Dick Neale, technical manager for Hutchinsons, acknowledges that cover crops have had a rocky introduction into the UK, as every new technique is initially measured on the financial return.
“This is largely because the financial positives or negatives a cover crop brings in the initial stages of introduction are marginal with the potential for a negative financial impact often overriding the positive,” he said. “However, measuring a catch or cover crops success or value, based purely on one year’s yield impact fails to recognise the significant improvements in soil structural health, biology, nutrient flow and water management their use imparts over time.”

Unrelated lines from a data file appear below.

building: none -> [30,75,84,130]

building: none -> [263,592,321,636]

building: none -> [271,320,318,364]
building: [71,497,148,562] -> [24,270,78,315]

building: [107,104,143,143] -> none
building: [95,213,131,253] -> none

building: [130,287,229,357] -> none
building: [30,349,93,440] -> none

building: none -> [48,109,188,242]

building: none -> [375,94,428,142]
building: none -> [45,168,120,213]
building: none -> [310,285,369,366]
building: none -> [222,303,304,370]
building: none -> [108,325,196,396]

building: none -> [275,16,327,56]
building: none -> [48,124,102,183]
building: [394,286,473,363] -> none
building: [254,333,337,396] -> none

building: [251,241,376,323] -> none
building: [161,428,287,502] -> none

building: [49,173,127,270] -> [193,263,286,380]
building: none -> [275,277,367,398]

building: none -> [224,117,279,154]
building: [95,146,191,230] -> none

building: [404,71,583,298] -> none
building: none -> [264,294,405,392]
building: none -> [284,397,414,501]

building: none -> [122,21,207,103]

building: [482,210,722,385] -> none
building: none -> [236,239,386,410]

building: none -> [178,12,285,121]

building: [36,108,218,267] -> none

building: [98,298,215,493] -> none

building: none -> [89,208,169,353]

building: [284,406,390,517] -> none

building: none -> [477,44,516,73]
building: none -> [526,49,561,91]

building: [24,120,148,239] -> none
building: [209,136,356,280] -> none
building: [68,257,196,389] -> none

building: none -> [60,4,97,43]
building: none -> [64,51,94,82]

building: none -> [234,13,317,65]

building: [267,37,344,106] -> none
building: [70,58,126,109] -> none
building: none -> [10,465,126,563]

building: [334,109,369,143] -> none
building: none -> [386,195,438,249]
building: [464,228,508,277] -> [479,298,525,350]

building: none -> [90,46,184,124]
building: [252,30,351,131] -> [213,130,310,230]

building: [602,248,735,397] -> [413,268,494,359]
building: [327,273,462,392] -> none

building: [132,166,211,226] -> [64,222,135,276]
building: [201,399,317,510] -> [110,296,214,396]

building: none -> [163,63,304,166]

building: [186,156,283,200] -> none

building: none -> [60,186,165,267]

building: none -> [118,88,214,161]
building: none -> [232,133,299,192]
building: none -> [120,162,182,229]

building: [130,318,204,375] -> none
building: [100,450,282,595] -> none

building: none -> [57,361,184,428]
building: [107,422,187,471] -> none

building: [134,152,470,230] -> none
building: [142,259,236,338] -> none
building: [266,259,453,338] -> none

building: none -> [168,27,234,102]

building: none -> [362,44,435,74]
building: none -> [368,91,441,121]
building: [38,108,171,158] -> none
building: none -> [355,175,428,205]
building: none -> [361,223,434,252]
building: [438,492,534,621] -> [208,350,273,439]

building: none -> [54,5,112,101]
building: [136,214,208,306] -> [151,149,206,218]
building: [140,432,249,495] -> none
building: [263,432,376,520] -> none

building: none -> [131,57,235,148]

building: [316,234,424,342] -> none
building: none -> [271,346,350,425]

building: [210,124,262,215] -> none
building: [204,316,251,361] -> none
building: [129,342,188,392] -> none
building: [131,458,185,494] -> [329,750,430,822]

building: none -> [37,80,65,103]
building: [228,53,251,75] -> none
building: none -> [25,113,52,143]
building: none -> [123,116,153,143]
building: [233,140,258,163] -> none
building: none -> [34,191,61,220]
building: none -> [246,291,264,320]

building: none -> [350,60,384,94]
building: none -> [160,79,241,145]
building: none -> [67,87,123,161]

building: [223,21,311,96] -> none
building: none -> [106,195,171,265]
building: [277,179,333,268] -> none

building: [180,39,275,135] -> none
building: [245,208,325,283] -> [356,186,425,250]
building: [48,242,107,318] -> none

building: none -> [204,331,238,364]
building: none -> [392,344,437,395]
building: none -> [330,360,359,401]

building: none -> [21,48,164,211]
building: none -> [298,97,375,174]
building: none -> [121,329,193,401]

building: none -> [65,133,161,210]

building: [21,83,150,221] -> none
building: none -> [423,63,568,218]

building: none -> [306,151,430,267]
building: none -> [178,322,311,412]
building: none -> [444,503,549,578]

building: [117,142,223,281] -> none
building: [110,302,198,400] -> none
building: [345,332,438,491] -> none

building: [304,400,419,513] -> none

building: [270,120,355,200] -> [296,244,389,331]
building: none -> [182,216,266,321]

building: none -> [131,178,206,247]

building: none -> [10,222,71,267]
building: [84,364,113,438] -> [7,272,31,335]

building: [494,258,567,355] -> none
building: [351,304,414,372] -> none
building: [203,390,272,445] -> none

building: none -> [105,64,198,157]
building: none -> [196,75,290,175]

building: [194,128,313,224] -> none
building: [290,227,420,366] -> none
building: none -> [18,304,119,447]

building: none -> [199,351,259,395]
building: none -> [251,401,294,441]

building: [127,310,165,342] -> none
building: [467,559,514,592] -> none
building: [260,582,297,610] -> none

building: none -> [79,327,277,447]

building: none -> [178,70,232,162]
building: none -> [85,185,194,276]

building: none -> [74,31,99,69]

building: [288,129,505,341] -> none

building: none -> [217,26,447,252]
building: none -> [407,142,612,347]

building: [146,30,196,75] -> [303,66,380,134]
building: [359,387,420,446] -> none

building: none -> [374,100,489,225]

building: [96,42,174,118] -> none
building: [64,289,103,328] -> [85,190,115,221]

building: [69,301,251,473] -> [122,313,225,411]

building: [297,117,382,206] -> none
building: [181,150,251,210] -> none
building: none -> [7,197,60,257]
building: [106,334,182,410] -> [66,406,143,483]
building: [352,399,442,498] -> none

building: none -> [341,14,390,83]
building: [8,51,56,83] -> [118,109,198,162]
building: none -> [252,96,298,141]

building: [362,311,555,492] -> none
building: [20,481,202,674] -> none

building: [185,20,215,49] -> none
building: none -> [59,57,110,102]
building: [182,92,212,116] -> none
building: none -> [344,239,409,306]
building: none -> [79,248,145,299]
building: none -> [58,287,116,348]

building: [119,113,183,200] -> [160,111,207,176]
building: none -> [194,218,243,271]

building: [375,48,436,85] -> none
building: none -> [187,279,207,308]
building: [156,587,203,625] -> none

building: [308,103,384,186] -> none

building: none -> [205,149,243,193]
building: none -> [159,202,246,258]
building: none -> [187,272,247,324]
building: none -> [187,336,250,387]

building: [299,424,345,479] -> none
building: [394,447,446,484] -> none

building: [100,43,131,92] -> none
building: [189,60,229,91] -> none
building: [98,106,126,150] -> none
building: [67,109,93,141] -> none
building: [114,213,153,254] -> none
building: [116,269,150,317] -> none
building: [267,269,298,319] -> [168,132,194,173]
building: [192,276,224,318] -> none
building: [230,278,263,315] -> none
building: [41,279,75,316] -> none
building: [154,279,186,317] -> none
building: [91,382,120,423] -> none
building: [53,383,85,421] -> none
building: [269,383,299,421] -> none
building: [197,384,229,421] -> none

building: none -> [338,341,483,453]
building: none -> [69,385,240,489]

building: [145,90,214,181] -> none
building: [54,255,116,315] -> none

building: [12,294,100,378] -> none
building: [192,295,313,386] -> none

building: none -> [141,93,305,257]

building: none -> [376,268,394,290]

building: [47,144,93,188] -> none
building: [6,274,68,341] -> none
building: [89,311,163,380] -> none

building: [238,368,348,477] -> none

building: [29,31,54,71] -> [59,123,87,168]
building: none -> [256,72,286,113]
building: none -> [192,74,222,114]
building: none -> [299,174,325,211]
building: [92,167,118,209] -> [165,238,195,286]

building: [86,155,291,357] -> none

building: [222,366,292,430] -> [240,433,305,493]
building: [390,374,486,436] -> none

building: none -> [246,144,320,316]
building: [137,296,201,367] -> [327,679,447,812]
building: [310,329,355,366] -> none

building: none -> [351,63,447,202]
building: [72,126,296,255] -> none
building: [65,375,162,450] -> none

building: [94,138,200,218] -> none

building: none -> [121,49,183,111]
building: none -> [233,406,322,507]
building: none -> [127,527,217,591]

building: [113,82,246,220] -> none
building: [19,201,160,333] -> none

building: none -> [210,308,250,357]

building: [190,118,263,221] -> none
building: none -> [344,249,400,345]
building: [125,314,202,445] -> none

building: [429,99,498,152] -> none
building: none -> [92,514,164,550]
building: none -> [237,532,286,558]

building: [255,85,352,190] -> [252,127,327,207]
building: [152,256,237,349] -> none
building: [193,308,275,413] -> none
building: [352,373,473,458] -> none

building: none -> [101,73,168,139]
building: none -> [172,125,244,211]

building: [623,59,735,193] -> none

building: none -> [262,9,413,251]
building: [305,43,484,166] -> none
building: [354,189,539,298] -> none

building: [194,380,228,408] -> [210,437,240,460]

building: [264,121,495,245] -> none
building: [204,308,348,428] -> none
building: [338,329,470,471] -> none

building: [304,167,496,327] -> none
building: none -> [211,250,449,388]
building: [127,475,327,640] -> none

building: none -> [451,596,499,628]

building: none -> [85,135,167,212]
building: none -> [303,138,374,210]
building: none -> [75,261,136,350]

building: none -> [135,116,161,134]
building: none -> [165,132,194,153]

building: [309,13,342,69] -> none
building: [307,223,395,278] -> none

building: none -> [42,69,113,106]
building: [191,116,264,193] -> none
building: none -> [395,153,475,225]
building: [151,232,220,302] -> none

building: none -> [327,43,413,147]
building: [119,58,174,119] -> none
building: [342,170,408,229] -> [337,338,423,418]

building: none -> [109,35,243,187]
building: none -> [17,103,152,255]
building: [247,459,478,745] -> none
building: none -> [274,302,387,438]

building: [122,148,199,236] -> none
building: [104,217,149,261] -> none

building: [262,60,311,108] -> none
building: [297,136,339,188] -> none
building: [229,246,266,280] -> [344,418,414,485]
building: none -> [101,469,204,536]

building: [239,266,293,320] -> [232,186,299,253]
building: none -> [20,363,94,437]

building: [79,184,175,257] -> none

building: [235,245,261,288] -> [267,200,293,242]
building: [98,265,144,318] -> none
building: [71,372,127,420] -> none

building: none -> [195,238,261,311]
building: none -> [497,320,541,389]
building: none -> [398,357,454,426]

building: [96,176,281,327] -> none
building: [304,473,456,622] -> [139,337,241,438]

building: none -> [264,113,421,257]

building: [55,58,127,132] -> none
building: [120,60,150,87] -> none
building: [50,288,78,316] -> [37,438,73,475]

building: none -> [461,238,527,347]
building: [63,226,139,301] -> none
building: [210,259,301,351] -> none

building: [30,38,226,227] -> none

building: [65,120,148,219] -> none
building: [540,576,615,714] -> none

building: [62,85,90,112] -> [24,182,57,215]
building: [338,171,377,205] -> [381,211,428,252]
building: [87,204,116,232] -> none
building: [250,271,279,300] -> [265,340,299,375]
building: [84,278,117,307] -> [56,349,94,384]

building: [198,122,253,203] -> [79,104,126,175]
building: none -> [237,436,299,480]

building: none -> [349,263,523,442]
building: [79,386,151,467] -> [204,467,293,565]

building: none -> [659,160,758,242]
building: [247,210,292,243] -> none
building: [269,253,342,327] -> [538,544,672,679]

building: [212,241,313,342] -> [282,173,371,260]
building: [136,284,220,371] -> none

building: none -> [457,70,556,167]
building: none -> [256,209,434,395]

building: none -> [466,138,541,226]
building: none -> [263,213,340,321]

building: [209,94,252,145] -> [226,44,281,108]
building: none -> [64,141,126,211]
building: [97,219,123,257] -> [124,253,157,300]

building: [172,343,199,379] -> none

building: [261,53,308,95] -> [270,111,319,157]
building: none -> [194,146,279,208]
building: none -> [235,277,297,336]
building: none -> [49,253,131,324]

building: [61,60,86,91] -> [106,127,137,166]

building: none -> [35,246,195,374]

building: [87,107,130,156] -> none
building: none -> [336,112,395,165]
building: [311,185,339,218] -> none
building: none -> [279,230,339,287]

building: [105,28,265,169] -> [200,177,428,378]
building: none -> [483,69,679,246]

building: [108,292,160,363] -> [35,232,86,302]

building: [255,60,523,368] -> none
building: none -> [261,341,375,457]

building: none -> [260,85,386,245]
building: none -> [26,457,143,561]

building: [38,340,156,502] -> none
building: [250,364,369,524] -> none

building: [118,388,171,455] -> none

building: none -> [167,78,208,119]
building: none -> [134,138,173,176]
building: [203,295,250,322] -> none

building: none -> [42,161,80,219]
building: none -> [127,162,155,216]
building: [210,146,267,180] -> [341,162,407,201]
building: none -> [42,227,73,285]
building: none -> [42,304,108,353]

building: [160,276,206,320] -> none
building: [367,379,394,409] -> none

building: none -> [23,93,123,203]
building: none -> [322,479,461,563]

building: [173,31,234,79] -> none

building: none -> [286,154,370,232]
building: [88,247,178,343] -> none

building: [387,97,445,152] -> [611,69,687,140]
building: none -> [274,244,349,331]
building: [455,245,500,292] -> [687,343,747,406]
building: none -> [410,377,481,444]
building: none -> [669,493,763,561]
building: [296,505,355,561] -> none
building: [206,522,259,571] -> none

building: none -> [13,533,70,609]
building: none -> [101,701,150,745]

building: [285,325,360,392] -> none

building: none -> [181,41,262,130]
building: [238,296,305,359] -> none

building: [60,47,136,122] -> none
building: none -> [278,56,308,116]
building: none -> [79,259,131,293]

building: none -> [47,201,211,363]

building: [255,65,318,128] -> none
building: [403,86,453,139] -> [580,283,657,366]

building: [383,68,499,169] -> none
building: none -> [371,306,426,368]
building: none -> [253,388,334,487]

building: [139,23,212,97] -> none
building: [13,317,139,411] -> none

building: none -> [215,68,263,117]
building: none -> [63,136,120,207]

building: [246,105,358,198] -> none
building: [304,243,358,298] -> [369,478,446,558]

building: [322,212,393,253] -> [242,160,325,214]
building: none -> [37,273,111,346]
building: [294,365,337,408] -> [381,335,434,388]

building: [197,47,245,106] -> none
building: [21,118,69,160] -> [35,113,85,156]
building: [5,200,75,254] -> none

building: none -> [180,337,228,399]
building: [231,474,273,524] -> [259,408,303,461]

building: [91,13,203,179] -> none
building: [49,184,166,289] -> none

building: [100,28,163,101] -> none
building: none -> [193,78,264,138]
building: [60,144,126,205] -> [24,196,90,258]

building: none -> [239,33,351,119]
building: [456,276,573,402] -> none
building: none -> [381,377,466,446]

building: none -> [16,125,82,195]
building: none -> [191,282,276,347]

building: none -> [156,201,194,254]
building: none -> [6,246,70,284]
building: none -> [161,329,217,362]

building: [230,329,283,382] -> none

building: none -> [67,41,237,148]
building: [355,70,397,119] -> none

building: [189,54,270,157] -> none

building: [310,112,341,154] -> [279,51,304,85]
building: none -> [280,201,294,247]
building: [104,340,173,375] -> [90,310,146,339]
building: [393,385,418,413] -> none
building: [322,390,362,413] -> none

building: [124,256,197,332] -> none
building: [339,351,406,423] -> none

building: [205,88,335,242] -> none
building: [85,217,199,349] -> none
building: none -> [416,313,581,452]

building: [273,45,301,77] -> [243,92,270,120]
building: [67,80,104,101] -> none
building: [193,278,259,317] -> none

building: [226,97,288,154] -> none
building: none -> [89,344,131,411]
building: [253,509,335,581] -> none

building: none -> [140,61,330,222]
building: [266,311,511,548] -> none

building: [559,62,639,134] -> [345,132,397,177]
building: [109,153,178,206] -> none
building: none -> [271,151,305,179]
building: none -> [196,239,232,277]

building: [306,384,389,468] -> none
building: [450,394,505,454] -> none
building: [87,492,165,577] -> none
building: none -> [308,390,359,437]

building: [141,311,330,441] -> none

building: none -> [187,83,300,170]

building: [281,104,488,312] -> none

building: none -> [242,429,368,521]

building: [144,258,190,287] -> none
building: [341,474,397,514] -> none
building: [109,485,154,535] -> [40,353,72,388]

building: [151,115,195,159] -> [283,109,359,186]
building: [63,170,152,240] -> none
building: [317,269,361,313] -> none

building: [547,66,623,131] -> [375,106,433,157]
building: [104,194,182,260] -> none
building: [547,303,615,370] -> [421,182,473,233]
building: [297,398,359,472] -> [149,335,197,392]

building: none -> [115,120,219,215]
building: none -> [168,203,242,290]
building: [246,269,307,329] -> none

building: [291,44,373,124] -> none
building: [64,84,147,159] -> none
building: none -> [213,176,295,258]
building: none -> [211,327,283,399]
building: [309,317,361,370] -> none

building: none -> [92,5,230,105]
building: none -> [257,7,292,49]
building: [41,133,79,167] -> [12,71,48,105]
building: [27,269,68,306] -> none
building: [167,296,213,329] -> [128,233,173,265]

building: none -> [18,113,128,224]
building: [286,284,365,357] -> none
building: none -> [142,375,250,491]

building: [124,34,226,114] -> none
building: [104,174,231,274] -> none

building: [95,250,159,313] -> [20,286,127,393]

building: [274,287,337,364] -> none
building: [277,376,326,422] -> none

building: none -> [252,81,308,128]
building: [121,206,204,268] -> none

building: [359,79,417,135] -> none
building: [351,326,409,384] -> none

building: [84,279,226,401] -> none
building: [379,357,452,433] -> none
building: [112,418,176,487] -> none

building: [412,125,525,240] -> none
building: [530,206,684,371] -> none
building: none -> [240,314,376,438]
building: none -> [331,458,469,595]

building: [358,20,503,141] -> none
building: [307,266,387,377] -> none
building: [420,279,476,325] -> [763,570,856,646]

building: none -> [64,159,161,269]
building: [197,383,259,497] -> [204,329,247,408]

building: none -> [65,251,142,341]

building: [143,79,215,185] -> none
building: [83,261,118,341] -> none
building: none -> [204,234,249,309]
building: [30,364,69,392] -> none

He pointed out that the value of catch and cover crops can be increased by sowing in August, to intercept longer days of sunlight energy and recharge the soil’s ‘biological battery’.
“Increasingly research is demonstrating the importance of below-ground biomass in the building of soil organic matter (SOM) with figures recording over 40% of root matter being retained as SOM while top growth contributes only 8% to SOM,” he said. “Cash crops must not be forgotten in the process of building SOM but catch and cover crops play a vital role in filling the gaps in rotational cropping, in particular being present during the August to November period when UK soils are traditionally bare from post-harvest cultivation.”
Making the right choice
The choice of cover crop is crucial to optimise performance, he added, and should be picked to address identified issues on individual fields and to match the management approach outside of the cover period; be it grazing, rolling, spray and direct drilling, or cultivation.
“Covers can be used to address carbon: nitrogen ratios within the soil which can impact the soils’ ability to ‘digest’ high lignin residue like wheat straw, equally they can be used to slow the ‘burn rate’ of SOM in lighter soil fractions,” he said. “The focus is knowing what the state the soil is in and what it needs.
“Cover crops can be used to add significant diversity into rotations and are an ideal opportunity to get legumes into the cropping cycles and reduce reliance on applied artificial nitrogen.
“Following crops must be considered as there is a significant risk of yield reduction where oats or rye are a high proportion of the cover crop mix prior to spring barley or wheat. Where cereals dominate the rotation, utilising oats as the cover adds little in diversification terms.
“Consistently successful cover crops are made up of multiple species. The species mix should be optimised to the targeted impact required whilst bringing diversity, nutrient fixation, storage and release.
“Ease of use like seed flow characteristics through air seeders and overall rates of use to fit with smaller air seeder hoppers is a further consideration along with the reliability of species with the UK climate.”
Mr Neale went on to say that Hutchinsons mixtures often contain eight species that, when combined with the previous crop volunteers, make it a nine-species population.
“Ratios in the mixtures are adjusted to optimise the area of performance, be that soil structural impact, nutrient release and fixation, water pumping or surface protection.
“As details of the Sustainable Farming Initiative become clearer it leaves little doubt that cover crops, reduced cultivation practices and soil assessment and improvement will be central to accessing support funds in the future.
“Transition from one cultivation system to another takes time both for growers to gain confidence in the new approach and for soil to react and improve, now is an ideal time to make the change while support payments remain to help counter the risks and tweaks required for any system as it establishes itself on the farm.”